_Exercise material_:
⁂

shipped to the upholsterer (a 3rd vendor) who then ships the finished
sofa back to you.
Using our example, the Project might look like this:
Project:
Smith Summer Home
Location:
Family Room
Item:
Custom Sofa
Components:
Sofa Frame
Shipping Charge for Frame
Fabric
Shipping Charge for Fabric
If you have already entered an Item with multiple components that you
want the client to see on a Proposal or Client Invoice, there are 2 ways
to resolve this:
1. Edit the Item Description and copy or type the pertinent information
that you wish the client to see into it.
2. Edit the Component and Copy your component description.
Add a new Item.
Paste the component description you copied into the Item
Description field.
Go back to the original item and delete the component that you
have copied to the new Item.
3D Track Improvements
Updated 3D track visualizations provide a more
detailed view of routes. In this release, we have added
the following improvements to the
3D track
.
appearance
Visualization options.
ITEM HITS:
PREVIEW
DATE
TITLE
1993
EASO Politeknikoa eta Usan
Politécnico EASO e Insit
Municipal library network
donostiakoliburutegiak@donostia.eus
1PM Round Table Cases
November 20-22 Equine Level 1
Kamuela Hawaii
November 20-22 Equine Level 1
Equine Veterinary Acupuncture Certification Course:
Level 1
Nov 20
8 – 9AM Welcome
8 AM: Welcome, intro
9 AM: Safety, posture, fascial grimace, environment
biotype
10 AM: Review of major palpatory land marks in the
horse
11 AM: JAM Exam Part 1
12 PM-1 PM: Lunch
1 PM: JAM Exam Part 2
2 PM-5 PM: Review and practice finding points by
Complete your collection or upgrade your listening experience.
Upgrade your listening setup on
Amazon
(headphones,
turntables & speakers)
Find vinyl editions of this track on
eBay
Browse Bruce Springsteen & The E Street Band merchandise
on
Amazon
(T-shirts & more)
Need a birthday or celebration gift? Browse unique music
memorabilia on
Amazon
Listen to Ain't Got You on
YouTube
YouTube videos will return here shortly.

⁂

_What is needed_: Output an identical copy of every record above.

_Result of the exercise_:
shipped to the upholsterer (a 3rd vendor) who then ships the finished
sofa back to you.
Using our example, the Project might look like this:
Project:
Smith Summer Home
Location:
Family Room
Item:
Custom Sofa
Components:
Sofa Frame
Shipping Charge for Frame
Fabric
Shipping Charge for Fabric
If you have already entered an Item with multiple components that you
want the client to see on a Proposal or Client Invoice, there are 2 ways
to resolve this:
1. Edit the Item Description and copy or type the pertinent information
that you wish the client to see into it.
2. Edit the Component and Copy your component description.
Add a new Item.
Paste the component description you copied into the Item
Description field.
Go back to the original item and delete the component that you
have copied to the new Item.
3D Track Improvements
Updated 3D track visualizations provide a more
detailed view of routes. In this release, we have added
the following improvements to the
3D track
.
appearance
Visualization options.
ITEM HITS:
PREVIEW
DATE
TITLE
1993
EASO Politeknikoa eta Usan
Politécnico EASO e Insit
Municipal library network
donostiakoliburutegiak@donostia.eus
1PM Round Table Cases
November 20-22 Equine Level 1
Kamuela Hawaii
November 20-22 Equine Level 1
Equine Veterinary Acupuncture Certification Course:
Level 1
Nov 20
8 – 9AM Welcome
8 AM: Welcome, intro
9 AM: Safety, posture, fascial grimace, environment
biotype
10 AM: Review of major palpatory land marks in the
horse
11 AM: JAM Exam Part 1
12 PM-1 PM: Lunch
1 PM: JAM Exam Part 2
2 PM-5 PM: Review and practice finding points by
Complete your collection or upgrade your listening experience.
Upgrade your listening setup on
Amazon
(headphones,
turntables & speakers)
Find vinyl editions of this track on
eBay
Browse Bruce Springsteen & The E Street Band merchandise
on
Amazon
(T-shirts & more)
Need a birthday or celebration gift? Browse unique music
memorabilia on
Amazon
Listen to Ain't Got You on
YouTube
YouTube videos will return here shortly.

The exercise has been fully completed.